§ **EXERCISE PROMPT**: Reproduce the passage of the barbecue competition thread starting at "## capndonkey (Apr 16, 2013)" and ending at "attending or competing?".

§ **TEXT SECTION**:
= = = = = = =

# Anyone going to Pork in the Park this Friday in Salisbury, MD?  It's our first official competition!



## capndonkey (Apr 16, 2013)

My partner in crime and I are packing up the RV (rented) and heading to Salisbury, MD to compete against 125 other teams for our shot at 12,000 bucks!  Is anyone else planning on attending or competing?

Stop by and see us!  Swillin' N Grillin' BBQ.

www.porkinthepark.com


----------



## smokin backyard (Apr 17, 2013)

I'll be there Sat.! I'll keep an eye out for ya!


----------



## JckDanls 07 (Apr 17, 2013)

not gonna make it..  but...  "Kick Ass and take names later"..  show em how we do it here at SMF...   good luck


----------



## capndonkey (Apr 22, 2013)

Well, we finished 54th out of 108 teams.  Not bad, but not good.  Dead middle of the road.  Got high appearance scores on all 4 boxes, and that was encouraging.  Now, we need to tweak our flavor and tenderness to really amp up our scores.

Chicken (75th place, it was a little over done)

Ribs (37th place)

Pulled Pork (21st place, almost cracked top 20)

Brisket (56th place, also a little over cooked)

I think we might still be adding a little too much heat to our rub and sauces.  We are going to be in Annapolis, MD on May 4th and 5th for the Naptown BarBayQ, and we're going to try to go sweeter and see how we do.  We like where we're at for presentation purposes.


----------



## 302smoke (Oct 1, 2013)

I know this is an old post but how did you do at Naptown?  It was my first KCBS comp and. Now I'm hooked.   We ended up 26 overall with one call.


----------

= = = = = = =

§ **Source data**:
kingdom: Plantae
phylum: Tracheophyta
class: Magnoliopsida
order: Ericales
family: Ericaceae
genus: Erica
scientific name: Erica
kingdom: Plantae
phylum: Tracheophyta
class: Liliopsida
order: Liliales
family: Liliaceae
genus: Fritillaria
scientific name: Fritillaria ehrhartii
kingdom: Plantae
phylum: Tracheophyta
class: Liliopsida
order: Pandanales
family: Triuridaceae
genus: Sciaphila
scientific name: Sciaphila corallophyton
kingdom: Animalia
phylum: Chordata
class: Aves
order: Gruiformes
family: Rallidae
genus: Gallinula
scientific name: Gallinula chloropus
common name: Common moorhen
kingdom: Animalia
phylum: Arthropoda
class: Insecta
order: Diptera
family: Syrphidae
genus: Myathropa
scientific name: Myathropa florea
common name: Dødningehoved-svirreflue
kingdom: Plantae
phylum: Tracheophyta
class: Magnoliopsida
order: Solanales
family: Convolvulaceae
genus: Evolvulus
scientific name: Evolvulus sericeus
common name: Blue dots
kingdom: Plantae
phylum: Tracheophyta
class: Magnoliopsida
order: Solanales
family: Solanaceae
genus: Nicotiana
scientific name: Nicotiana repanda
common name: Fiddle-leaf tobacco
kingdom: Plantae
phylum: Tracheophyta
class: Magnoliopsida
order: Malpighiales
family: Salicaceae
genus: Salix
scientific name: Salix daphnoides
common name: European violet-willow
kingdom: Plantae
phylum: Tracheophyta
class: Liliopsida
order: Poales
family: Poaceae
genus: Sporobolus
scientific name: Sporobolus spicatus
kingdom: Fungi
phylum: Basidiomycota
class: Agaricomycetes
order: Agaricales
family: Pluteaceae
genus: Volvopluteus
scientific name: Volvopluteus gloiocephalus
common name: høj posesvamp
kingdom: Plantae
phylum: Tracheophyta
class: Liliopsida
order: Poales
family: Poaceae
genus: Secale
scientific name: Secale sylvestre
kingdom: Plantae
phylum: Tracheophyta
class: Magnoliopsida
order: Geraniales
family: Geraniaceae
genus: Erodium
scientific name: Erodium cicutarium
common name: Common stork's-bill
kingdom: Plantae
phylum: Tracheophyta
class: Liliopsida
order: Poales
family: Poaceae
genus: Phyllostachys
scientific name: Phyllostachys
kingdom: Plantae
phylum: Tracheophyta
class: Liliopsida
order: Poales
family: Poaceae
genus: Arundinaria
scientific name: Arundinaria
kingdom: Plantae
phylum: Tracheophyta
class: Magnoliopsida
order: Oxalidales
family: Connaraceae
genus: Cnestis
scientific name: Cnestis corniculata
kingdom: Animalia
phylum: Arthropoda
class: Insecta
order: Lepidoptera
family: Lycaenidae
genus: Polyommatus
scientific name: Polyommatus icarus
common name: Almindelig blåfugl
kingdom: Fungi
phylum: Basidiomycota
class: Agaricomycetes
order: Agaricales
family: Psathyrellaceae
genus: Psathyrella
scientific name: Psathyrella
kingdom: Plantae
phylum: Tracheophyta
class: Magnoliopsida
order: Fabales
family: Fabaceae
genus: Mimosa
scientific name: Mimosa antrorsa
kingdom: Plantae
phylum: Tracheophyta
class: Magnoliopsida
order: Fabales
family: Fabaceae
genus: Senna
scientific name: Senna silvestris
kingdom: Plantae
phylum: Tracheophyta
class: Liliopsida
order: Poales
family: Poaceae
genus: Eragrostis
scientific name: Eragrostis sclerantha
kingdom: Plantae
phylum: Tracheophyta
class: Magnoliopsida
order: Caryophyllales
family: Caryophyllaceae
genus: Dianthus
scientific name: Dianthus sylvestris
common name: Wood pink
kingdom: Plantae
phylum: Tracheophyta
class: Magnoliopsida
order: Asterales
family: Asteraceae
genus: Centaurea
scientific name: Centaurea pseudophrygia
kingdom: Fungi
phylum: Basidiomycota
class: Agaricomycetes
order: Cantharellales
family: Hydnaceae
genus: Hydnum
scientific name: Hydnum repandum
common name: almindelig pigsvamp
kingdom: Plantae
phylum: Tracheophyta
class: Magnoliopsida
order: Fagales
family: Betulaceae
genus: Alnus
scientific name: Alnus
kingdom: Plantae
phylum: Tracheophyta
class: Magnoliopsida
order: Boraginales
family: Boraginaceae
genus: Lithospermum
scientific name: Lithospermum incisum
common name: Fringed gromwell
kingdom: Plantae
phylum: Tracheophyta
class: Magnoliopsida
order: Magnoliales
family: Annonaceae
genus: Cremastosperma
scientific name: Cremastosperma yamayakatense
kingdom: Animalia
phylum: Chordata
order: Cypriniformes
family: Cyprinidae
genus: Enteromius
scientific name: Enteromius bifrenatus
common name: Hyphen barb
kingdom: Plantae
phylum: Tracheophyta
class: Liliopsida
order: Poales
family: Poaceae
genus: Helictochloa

= = = = = = =

§ **RESPONSE TO THIS EXERCISE**:
## capndonkey (Apr 16, 2013)

My partner in crime and I are packing up the RV (rented) and heading to Salisbury, MD to compete against 125 other teams for our shot at 12,000 bucks!  Is anyone else planning on attending or competing?